Those of you who know me at all will know
that Les Miserables is one of my favourite films and I can almost recite it off
pat! There are many reasons why I like it so much – the music, the brilliant
dramatization, but most of all the story line and the various strands that run
through it paralleling the gospel story of forgiveness and grace.
It occurred to me the other day, when
recalling one particular story of a child and his mother that I met at Women At
Risk, that in some ways you could say that W.A.R is a modern day, Ethiopian
version of one of the storylines in Les Mis – here’s why:
In Les Mis, one of the characters, Fantine,
is a single mother living in poverty near Paris about 10 years before the
French Revolution and trying to earn enough to keep herself and her daughter
Cosette alive. In order to have extra time to work, she entrusts Cosette to the
Thenardieu’s – a good for nothing pair of scoundrels who own a bar near Paris
(although Fantine doesn’t know how bad they are). She sends them money for
Cosette and believes that her daughter is being cared for, not knowing that she
is actually being treated like a servant.
Fantine loses her job, through no fault of
her own, from the factory owned by Jean Valjean (the hero of the story, but
also an escaped prisoner who jumped parole), and is forced to earn money as a
prostitute. At one point, when she is very sick, she happens to be found by
Jean Valjean, who as well as being factory owner is also the mayor of the town.
He finds out that she was turned out from his factory, and also about Cosette,
and filled with remorse he sets out to get Cosette back for Fantine.
He eventually finds Cosette at the
Thenardieu’s bar, and has to negotiate and buy Cosette back from them, so that
he can look after her as his own (because Fantine has died by now).
All very 18th century, and
something we would hope doesn’t happen nowadays – but it does.
On our last day at Women At Risk, we were
having the final celebration event, and I noticed Wonde, one of the senior
staff for WAR quietly arrive to watch the proceedings. I went over to greet him
and he apologized for being late but said he had been to rescue the son of one
of the ladies who has recently started on the programme.

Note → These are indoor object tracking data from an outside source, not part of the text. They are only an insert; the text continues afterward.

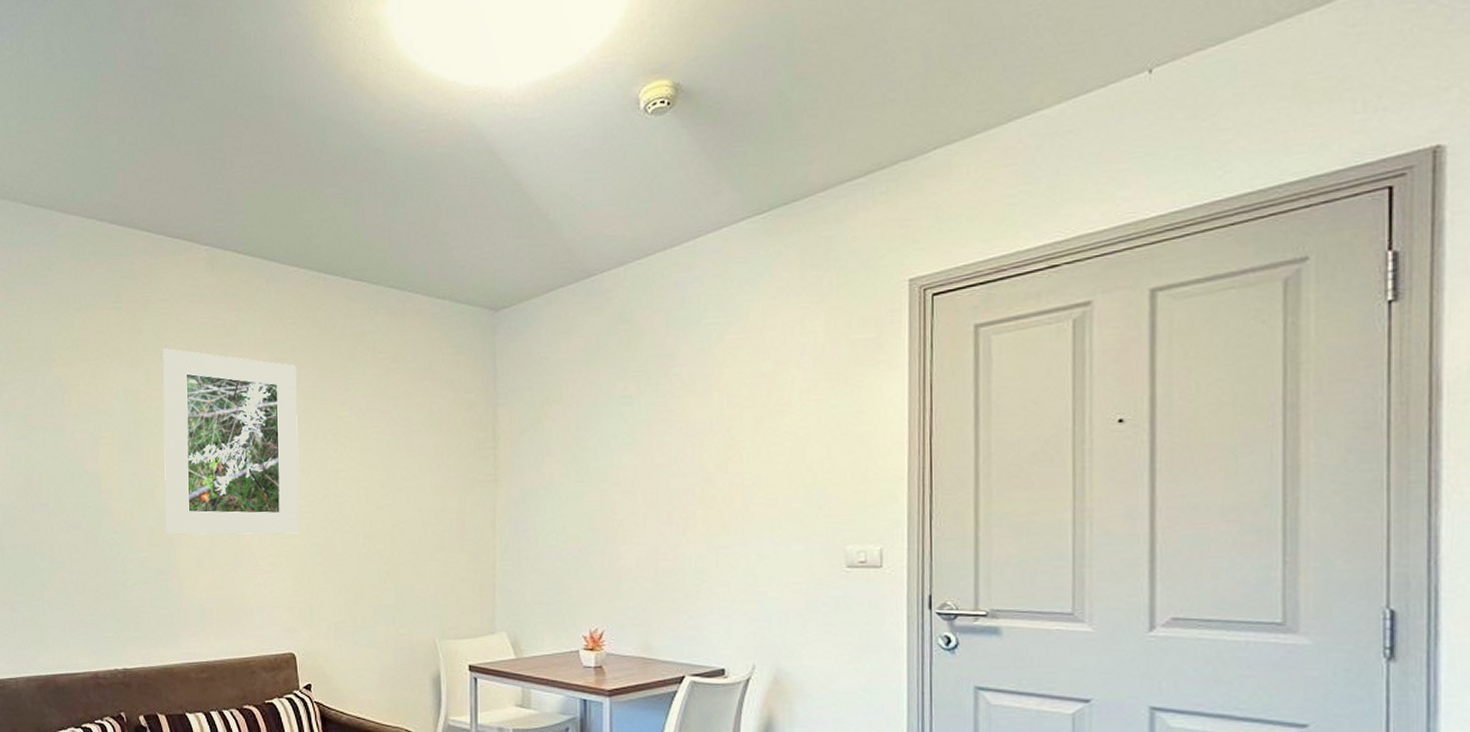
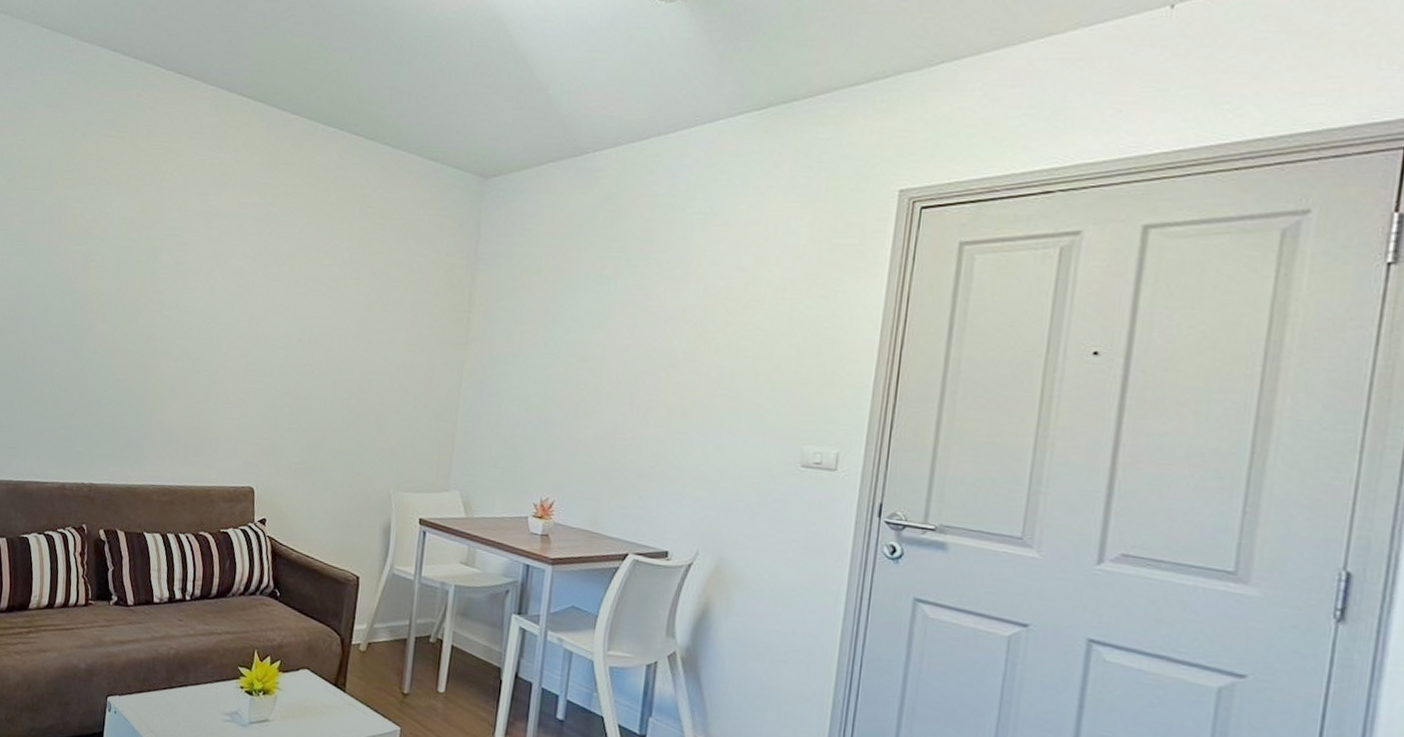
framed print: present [163,348,299,535] -> none [144,181,286,373]

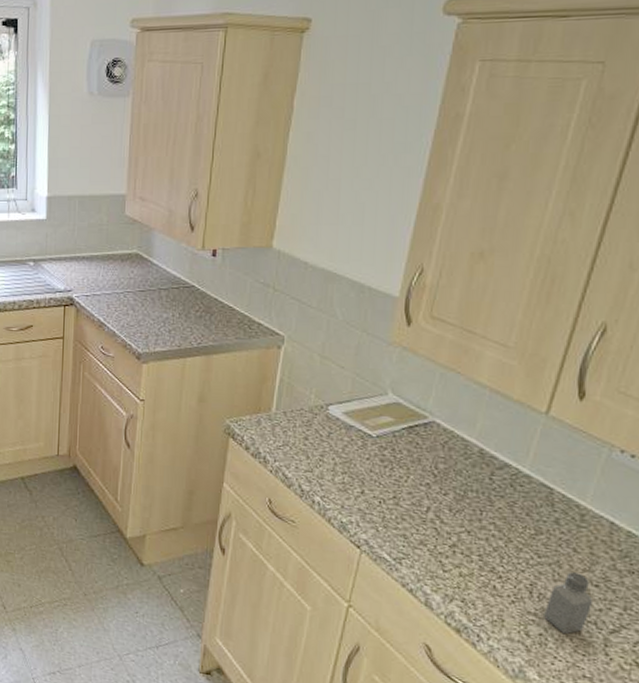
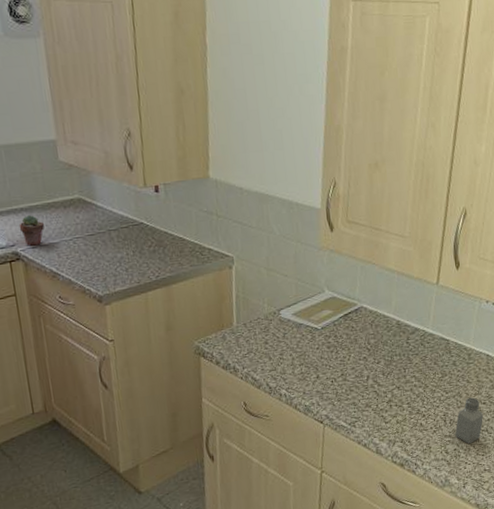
potted succulent: none [78,264,102,294] -> present [18,215,45,246]

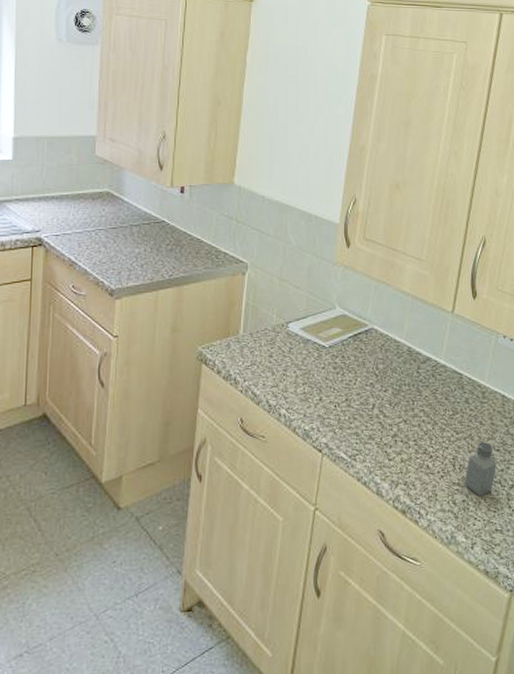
potted succulent: present [18,215,45,246] -> none [47,204,72,233]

It turns out that this particular lady had
been unable to keep her son when he was born, as she was working as a
prostitute and didn’t have the support, or ability to care for him. She was
from a rural area and had come to the city seeking work and when the baby was
born she entrusted him to the care of a lady (not sure if relative or friend)
back near her family home.
Three years on, she found out about WAR and
was accepted onto the programme very recently. As a result she got herself to a
place where she wanted to have her son back, and give him the motherly love and
care that she previously didn’t feel able to give.
Wonde went to the woman who was looking
after the boy, age 3, and explained the situation so that he could start the
process of taking the boy home to his birth mother. Unfortunately the woman
decided differently and put up resistance to him being taken away.
The outcome was that Wonde had to pay money
to get the boy back – he had to effectively buy the lad back so that he could
live with his mother again. Just like in Les Mis; just like used to happen
years ago, but we all like to think doesn’t happen now.
Thanks to Women At Risk, and Wonde’s
tenacity and refusal to give in, the lad is now reunited with his mother, but
how sad that in the process he was essentially treated as a commodity by those
who were entrusted with his care – may he never know that, and may he be young
enough that the trauma of his early years subside into the distant past, and
doesn’t have a long term effect on his future.